Transcribed page contents:

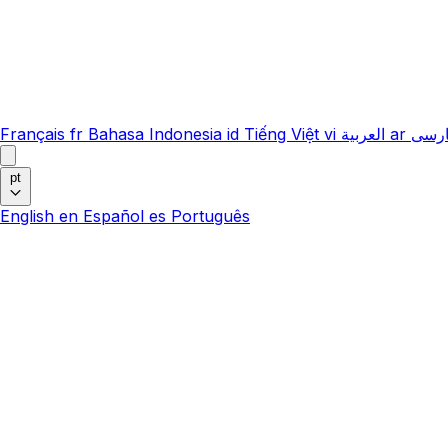
Français
fr
Bahasa Indonesia
id
Tiếng Việt
vi
العربية
ar
رسی
pt
English
en
Español
es
Português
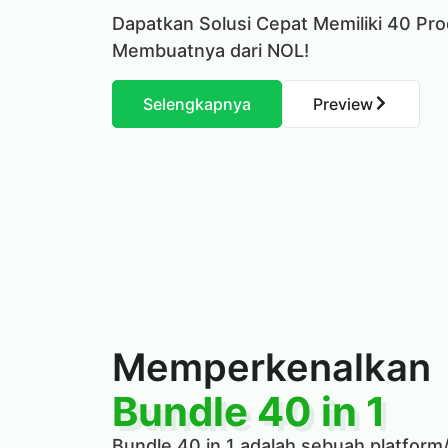
Dapatkan Solusi Cepat Memiliki 40 Pro
Membuatnya dari NOL!
Selengkapnya
Preview
Memperkenalkan
Bundle 40 in 1
Bundle 40 in 1 adalah sebuah platform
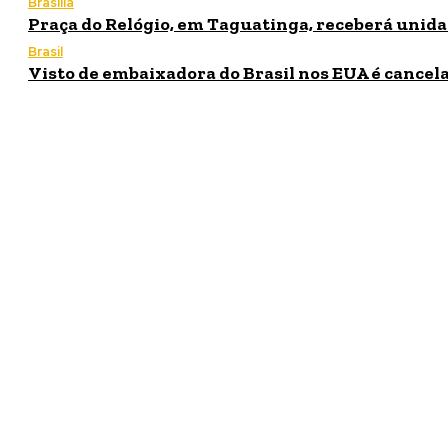
Brasília
Praça do Relógio, em Taguatinga, receberá unida
Brasil
Visto de embaixadora do Brasil nos EUA é cancela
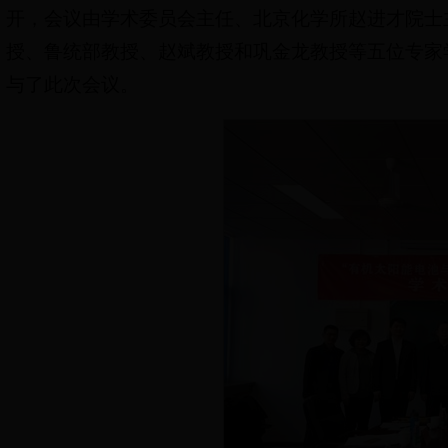
开，会议由学术委员会主任、北京化学所赵进才院士
授、鲁统部教授、赵斌教授和巩金龙教授等五位专家
与了此次会议。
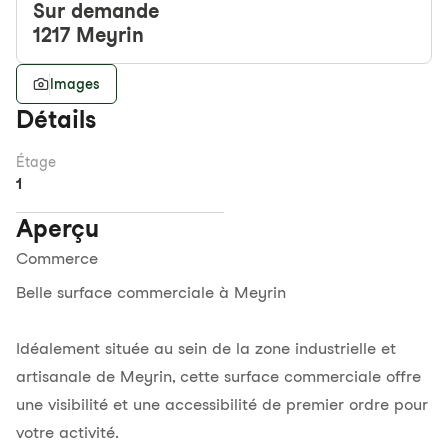
Sur demande
1217
Meyrin
Images
Détails
Étage
1
Aperçu
Commerce
Belle surface commerciale à Meyrin
Idéalement située au sein de la zone industrielle et
artisanale de Meyrin, cette surface commerciale offre
une visibilité et une accessibilité de premier ordre pour
votre activité.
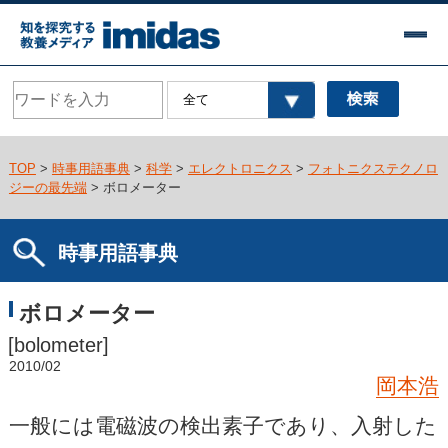
TOP
>
時事用語事典
>
科学
>
エレクトロニクス
>
フォトニクステクノロ
ジーの最先端
> ボロメーター
時事用語事典
ボロメーター
[bolometer]
2010/02
岡本浩
一般には電磁波の検出素子であり、入射した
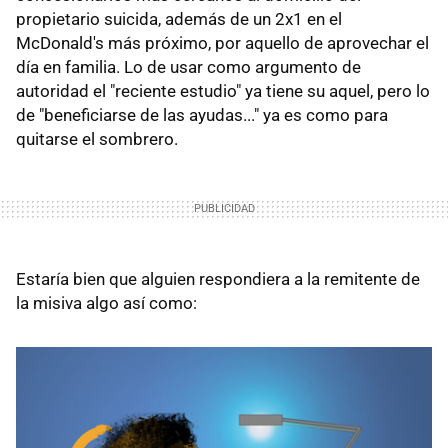
propietario suicida, además de un 2x1 en el
McDonald's más próximo, por aquello de aprovechar el
día en familia. Lo de usar como argumento de
autoridad el "reciente estudio" ya tiene su aquel, pero lo
de "beneficiarse de las ayudas..." ya es como para
quitarse el sombrero.
Estaría bien que alguien respondiera a la remitente de
la misiva algo así como:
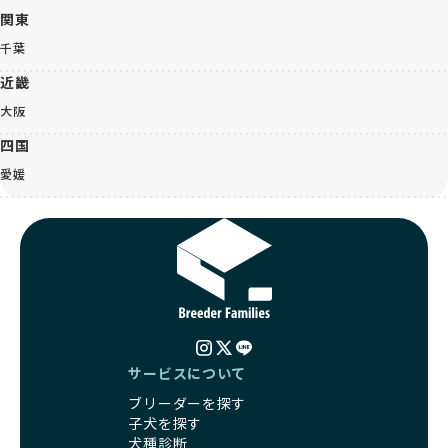
関東
千葉
近畿
大阪
四国
愛媛
サービスについて
ブリーダーを探す
子犬を探す
犬種診断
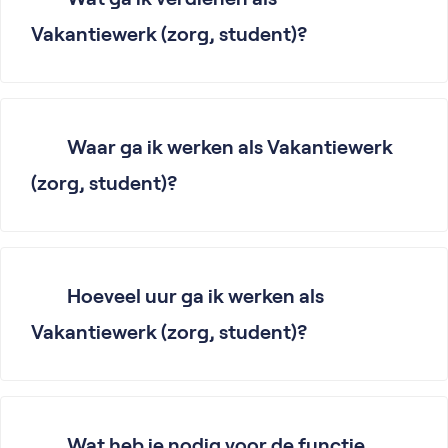
Vakantiewerk (zorg, student)?
Waar ga ik werken als Vakantiewerk
(zorg, student)?
Hoeveel uur ga ik werken als
Vakantiewerk (zorg, student)?
Wat heb je nodig voor de functie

WHAT TO PRODUCE: The expected output is each line of the records above that includes the word "como".

ANSWER TO THIS PROBLEM:
día en familia. Lo de usar como argumento de
de "beneficiarse de las ayudas..." ya es como para
la misiva algo así como:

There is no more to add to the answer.